Projects

Geometric Shape Understanding

3D Deep Learning for Shape Abstraction
Deep learning approaches have started simplifying several traditional computer vision tasks to be conducted accurately and efficiently. Although recognition, detection, and segmentation tasks are heavily explored by deep learning approaches, deep learning met shape and geometry understanding with a delay. We explore different shape representations for several deep learning tasks in 2D and 3D domains for geometric shape understanding, especially to condense global shape information into compact representations.

Paper

Bibtex

Code

Press

Paper

Guided Proceduralization
We describe a guided proceduralization framework that optimizes geometry processing on architectural input models to extract target grammars. We bridge the gap between creation and generation by converting existing manually modeled architecture to procedurally editable parametrized models, and carrying the guidance to procedural domain by letting the user define the target representation. Additionally, we propose various applications such as guided completion of point clouds, controllable 3D city modeling, and other benefits of procedural modeling.
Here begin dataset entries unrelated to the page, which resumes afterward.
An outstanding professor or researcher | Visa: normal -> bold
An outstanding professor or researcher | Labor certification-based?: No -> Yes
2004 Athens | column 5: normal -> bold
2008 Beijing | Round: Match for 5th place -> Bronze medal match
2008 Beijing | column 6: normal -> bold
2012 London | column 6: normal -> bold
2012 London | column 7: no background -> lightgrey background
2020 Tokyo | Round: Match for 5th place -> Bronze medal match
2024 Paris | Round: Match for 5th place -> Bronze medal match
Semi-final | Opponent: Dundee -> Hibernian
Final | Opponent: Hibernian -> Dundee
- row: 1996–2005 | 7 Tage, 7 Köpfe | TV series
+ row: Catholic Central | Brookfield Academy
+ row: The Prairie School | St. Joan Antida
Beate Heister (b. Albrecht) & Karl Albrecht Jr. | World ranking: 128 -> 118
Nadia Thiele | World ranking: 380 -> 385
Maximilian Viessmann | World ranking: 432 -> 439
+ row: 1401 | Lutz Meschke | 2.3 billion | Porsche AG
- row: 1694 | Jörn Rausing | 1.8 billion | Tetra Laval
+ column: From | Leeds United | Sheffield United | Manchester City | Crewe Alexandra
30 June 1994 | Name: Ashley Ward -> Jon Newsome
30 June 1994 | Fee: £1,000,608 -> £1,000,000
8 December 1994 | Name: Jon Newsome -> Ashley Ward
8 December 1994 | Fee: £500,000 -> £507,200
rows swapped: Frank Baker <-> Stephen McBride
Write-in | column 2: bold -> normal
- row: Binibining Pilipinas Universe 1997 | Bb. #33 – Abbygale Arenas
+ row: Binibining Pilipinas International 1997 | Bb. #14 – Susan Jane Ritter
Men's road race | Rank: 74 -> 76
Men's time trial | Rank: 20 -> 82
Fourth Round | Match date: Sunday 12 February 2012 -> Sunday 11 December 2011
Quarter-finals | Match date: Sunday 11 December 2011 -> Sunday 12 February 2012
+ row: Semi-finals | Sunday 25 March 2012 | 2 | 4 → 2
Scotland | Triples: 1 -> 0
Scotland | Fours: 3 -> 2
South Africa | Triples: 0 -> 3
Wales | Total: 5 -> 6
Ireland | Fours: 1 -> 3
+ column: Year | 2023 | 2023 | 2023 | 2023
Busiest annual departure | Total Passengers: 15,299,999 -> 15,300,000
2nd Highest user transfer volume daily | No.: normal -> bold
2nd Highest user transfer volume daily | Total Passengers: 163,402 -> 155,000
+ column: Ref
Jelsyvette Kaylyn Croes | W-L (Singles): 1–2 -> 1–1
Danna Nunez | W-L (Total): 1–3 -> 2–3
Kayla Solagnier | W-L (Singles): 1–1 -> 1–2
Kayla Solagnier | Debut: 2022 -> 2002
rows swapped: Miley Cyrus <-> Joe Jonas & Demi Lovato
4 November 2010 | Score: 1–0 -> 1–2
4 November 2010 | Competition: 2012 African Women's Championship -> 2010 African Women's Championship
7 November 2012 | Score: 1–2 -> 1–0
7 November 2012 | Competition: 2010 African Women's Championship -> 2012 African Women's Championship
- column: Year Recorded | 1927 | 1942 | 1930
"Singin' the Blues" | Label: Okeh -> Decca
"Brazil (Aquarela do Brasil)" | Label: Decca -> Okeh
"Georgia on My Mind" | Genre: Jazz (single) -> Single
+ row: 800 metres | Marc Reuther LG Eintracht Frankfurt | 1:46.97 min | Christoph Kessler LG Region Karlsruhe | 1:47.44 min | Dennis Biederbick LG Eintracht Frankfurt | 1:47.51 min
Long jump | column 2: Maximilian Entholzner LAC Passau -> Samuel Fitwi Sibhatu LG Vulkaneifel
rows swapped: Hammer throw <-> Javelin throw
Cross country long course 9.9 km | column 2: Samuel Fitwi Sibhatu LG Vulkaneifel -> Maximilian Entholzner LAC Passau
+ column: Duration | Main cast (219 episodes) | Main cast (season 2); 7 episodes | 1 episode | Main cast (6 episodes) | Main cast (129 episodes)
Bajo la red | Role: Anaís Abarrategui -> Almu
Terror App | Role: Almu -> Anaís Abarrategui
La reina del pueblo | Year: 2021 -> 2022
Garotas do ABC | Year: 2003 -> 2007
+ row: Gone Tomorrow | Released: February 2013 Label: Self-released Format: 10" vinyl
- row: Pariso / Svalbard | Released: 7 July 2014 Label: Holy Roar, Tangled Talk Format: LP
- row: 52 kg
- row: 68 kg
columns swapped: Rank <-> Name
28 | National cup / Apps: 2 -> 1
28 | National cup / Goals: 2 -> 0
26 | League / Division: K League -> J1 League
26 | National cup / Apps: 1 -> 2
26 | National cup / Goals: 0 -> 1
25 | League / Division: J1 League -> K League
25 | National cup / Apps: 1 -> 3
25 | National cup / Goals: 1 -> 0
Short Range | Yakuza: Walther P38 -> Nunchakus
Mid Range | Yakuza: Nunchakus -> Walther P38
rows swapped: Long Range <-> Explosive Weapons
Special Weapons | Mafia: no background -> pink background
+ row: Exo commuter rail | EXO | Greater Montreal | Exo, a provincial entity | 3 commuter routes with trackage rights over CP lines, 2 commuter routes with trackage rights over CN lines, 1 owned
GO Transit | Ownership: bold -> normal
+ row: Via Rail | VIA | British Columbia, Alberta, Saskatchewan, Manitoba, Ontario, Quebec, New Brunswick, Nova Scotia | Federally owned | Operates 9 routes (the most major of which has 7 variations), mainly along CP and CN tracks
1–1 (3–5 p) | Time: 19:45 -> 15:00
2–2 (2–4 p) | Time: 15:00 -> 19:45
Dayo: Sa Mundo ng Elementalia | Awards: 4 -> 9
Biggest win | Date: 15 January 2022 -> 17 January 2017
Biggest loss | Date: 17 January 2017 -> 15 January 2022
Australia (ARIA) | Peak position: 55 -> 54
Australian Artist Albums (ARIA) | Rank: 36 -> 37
Near-convex Decomposition for Efficient 3D Printing
We introduce a novel divide-and-conquer approach for 3D printing, which provides automatic decomposition and configuration of an input object into print-ready components. Our method improves 3D printing by reducing material consumption, decreasing printing time, and improving fidelity of printed models. An input object is decomposed into a set of components obtained by a near-convex segmentation that minimizes an energy function. Then the configuration phase provides a robust algorithm to pack the components for an efficient print job.

Paper

Video

Bibtex

Coupled Segmentation and Similarity Detection
Recent shape retrieval and interactive modeling algorithms enable the re-use of existing models in many applications. However, most of those techniques require a pre-labeled model with some semantic information. We introduce a fully automatic approach to simultaneously segment and detect similarities within an existing 3D architectural model. Our framework approaches the segmentation problem as a weighted minimum set cover over an input triangle soup, and maximizes the repetition of similar segments to find a best set of unique component types and instances.

Paper

Video

Geospatial Machine Learning

DeepGlobe
We observed that satellite imagery is a rich and structured source of information, yet it is less investigated than everyday images by computer vision researchers. However, bridging modern computer vision with remote sensing data analysis could have critical impact to the way we understand our environment and lead to major breakthroughs in global urban planning or climate change research. We aim to improve and evaluate state-of-the-art satellite image understanding approaches, which can hopefully serve as reference benchmarks for future research in the same topic.

Paper

Press

Bibtex

Website

Workshop

Generative Street Addresses
Currently, 75% of the world’s roads lack adequate street addressing systems. We propose a generative address design that maps the globe in accordance with streets. Our algorithm starts with extracting roads from satellite imagery by utilizing deep learning. Then, it uniquely labels the regions, roads, and structures using some graph- and proximity-based algorithms. We also extend our addressing scheme to (i) cover inaccessible areas following similar design principles; (ii) be inclusive and flexible for changes on the ground; and (iii) lead as a pioneer for a unified street-based global geodatabase.

Paper

Code

Bibtex

Presentation

Press

Modeling & Reconstruction

The Future of Filmmaking: AI + Volumetric Reconstruction at Intel Studios
The world’s largest volumetric capture studio opens its doors for a behind the scenes tour of Intel Studios! This talk encapsulates our pipeline to entangle technical challenges of 10X scale in time and space when filming with over a hundred 8K cameras; introduces the stage's capabilities over traditional filmmaking for artists, producers, and researchers; and showcases sneak peeks of our upcoming productions such as immersive VR experiences and mobile AR apps.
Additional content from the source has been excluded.